Excerpted data
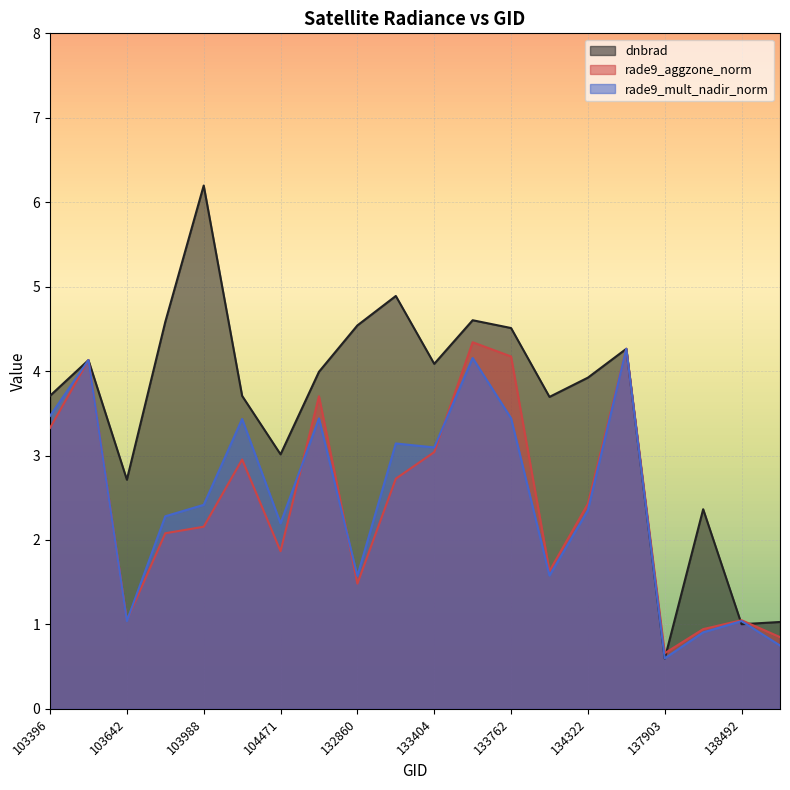

What is the value of the dnbrad point at the 1st from the left?

3.7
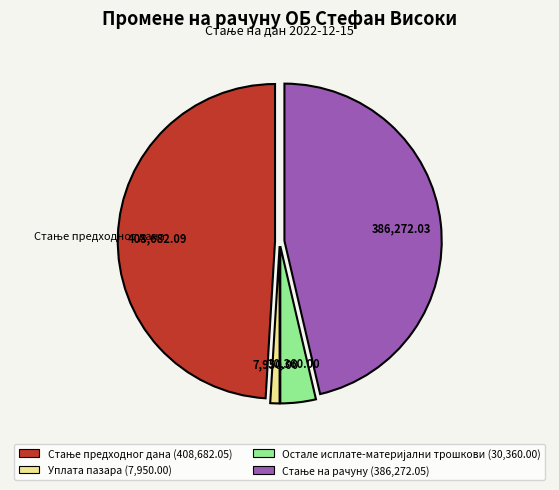

Which category has the smallest portion of the pie?

Уплата пазара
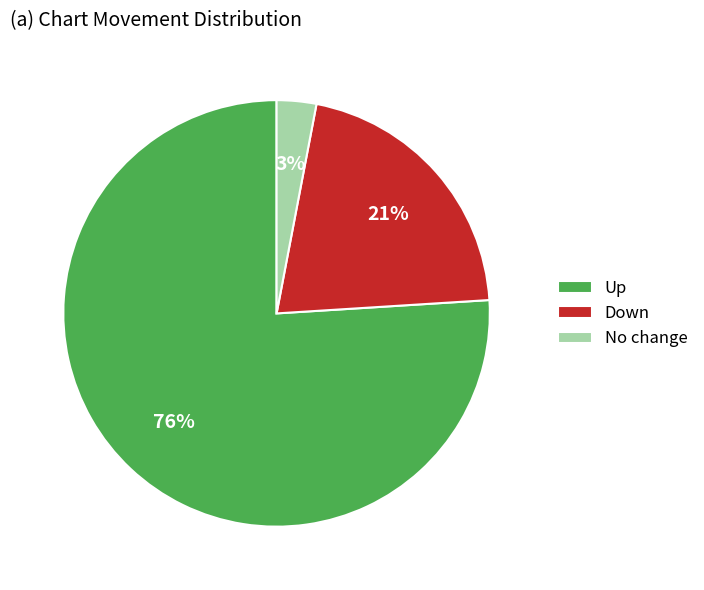

Which slice is the smallest?

No change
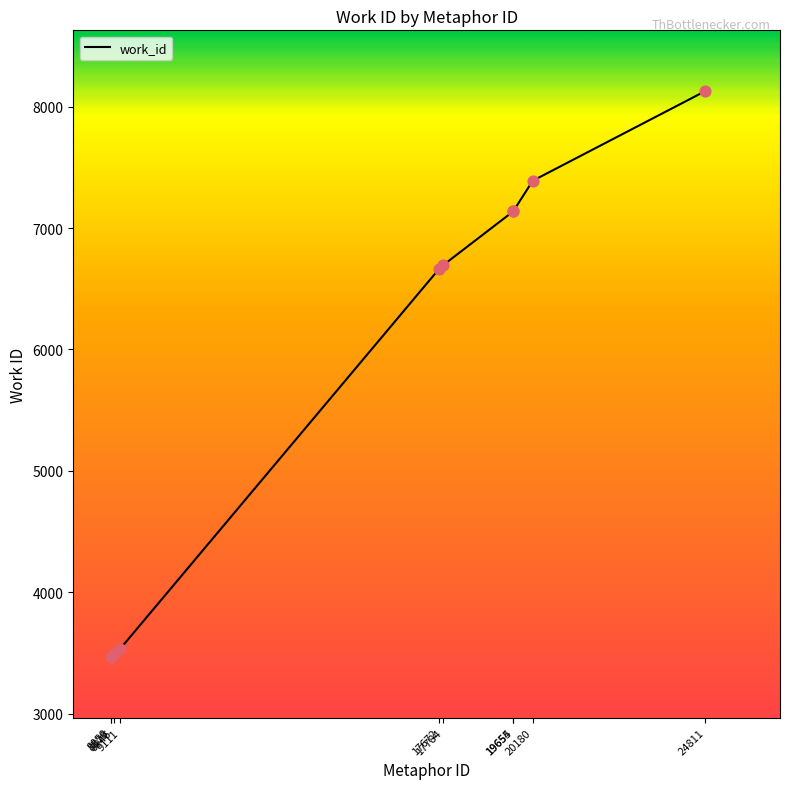

What is the change in value from 8858 to 9111?

+66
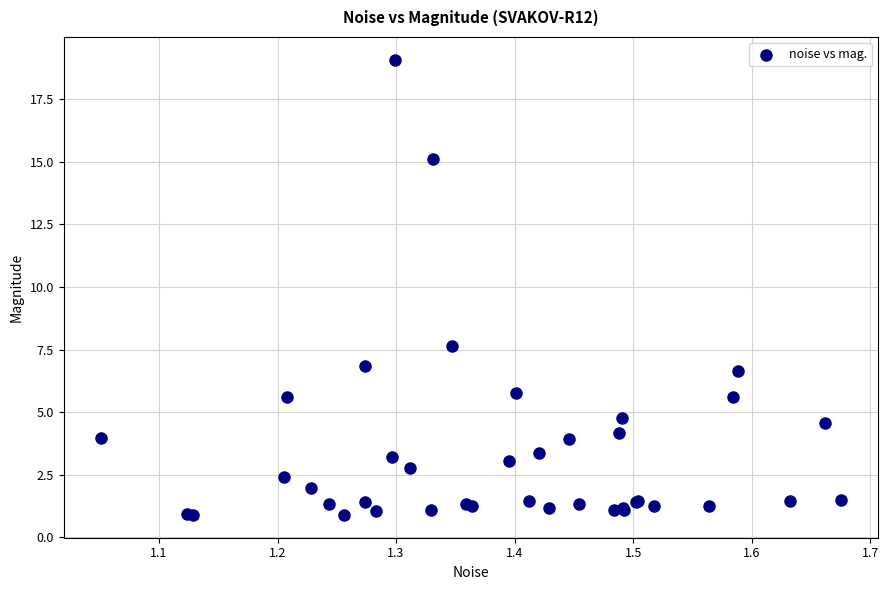

What Y value in the scatter plot is closest to 9?

7.6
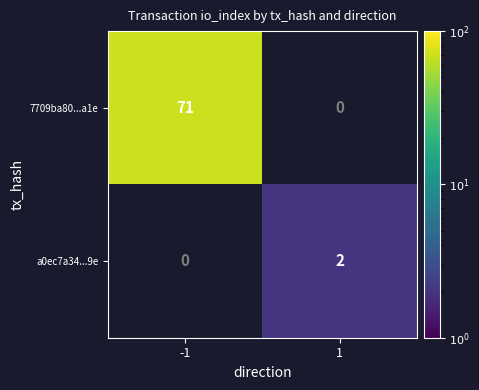

Is the value of a0ec7a34...9e at 1 greater than the value of 7709ba80...a1e at -1?

No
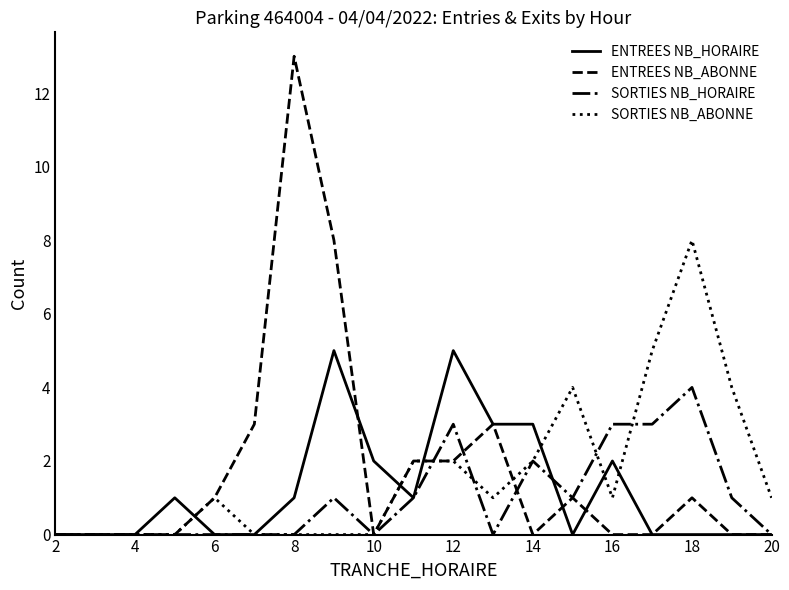

What is the maximum value shown in the chart?

13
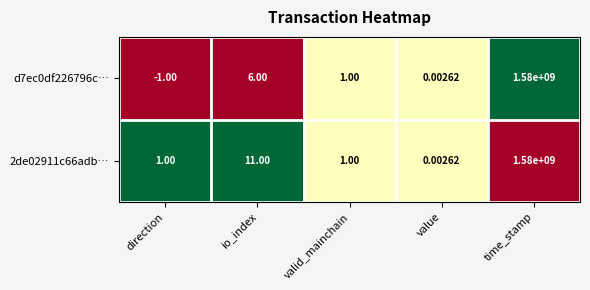

At which category is the sum across all series the highest?

time_stamp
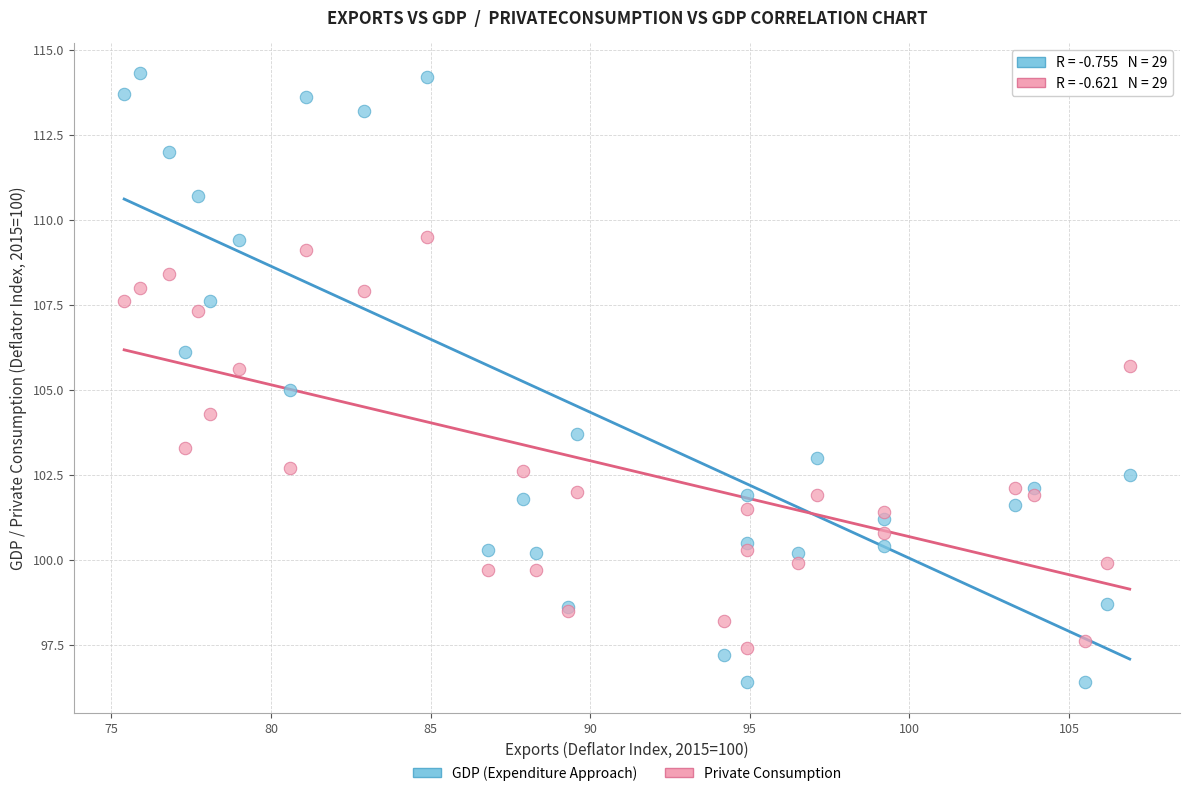

Which series reaches the maximum Y coordinate?

GDP (Expenditure Approach)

Exercise description
Copy the lines above word for word, starting at the line that contains "Which category has" and going through the last line. Leave the pictures out.

Task answer
Which category has the smallest portion of the pie?

Уплата пазара

Which slice is the smallest?

No change

What is the change in value from 8858 to 9111?

+66

What Y value in the scatter plot is closest to 9?

7.6

Is the value of a0ec7a34...9e at 1 greater than the value of 7709ba80...a1e at -1?

No

What is the maximum value shown in the chart?

13

At which category is the sum across all series the highest?

time_stamp

Which series reaches the maximum Y coordinate?

GDP (Expenditure Approach)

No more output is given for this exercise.